Search the records for the word "input" and report each line that has it.

--- Provided data ---

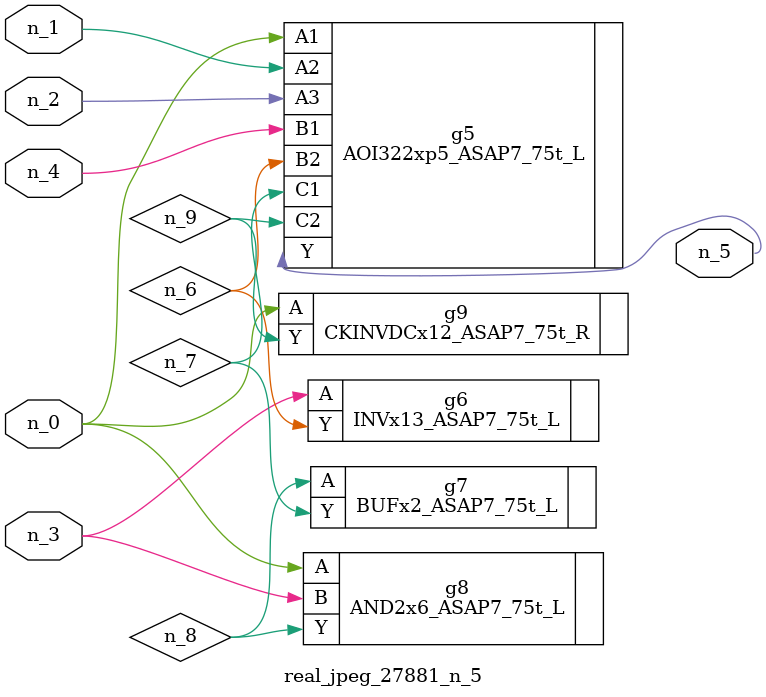
<source format=v>
module real_jpeg_27881_n_5 (n_4, n_0, n_1, n_2, n_3, n_5);

input n_4;
input n_0;
input n_1;
input n_2;
input n_3;

output n_5;

wire n_8;
wire n_6;
wire n_7;
wire n_9;

AOI322xp5_ASAP7_75t_L g5 ( 
.A1(n_0),
.A2(n_1),
.A3(n_2),
.B1(n_4),
.B2(n_6),
.C1(n_7),
.C2(n_9),
.Y(n_5)
);

AND2x6_ASAP7_75t_L g8 ( 
.A(n_0),
.B(n_3),
.Y(n_8)
);

CKINVDCx12_ASAP7_75t_R g9 ( 
.A(n_0),
.Y(n_9)
);

INVx13_ASAP7_75t_L g6 ( 
.A(n_3),
.Y(n_6)
);

BUFx2_ASAP7_75t_L g7 ( 
.A(n_8),
.Y(n_7)
);


endmodule
</source>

---

* **Your solution**
input n_4;
input n_0;
input n_1;
input n_2;
input n_3;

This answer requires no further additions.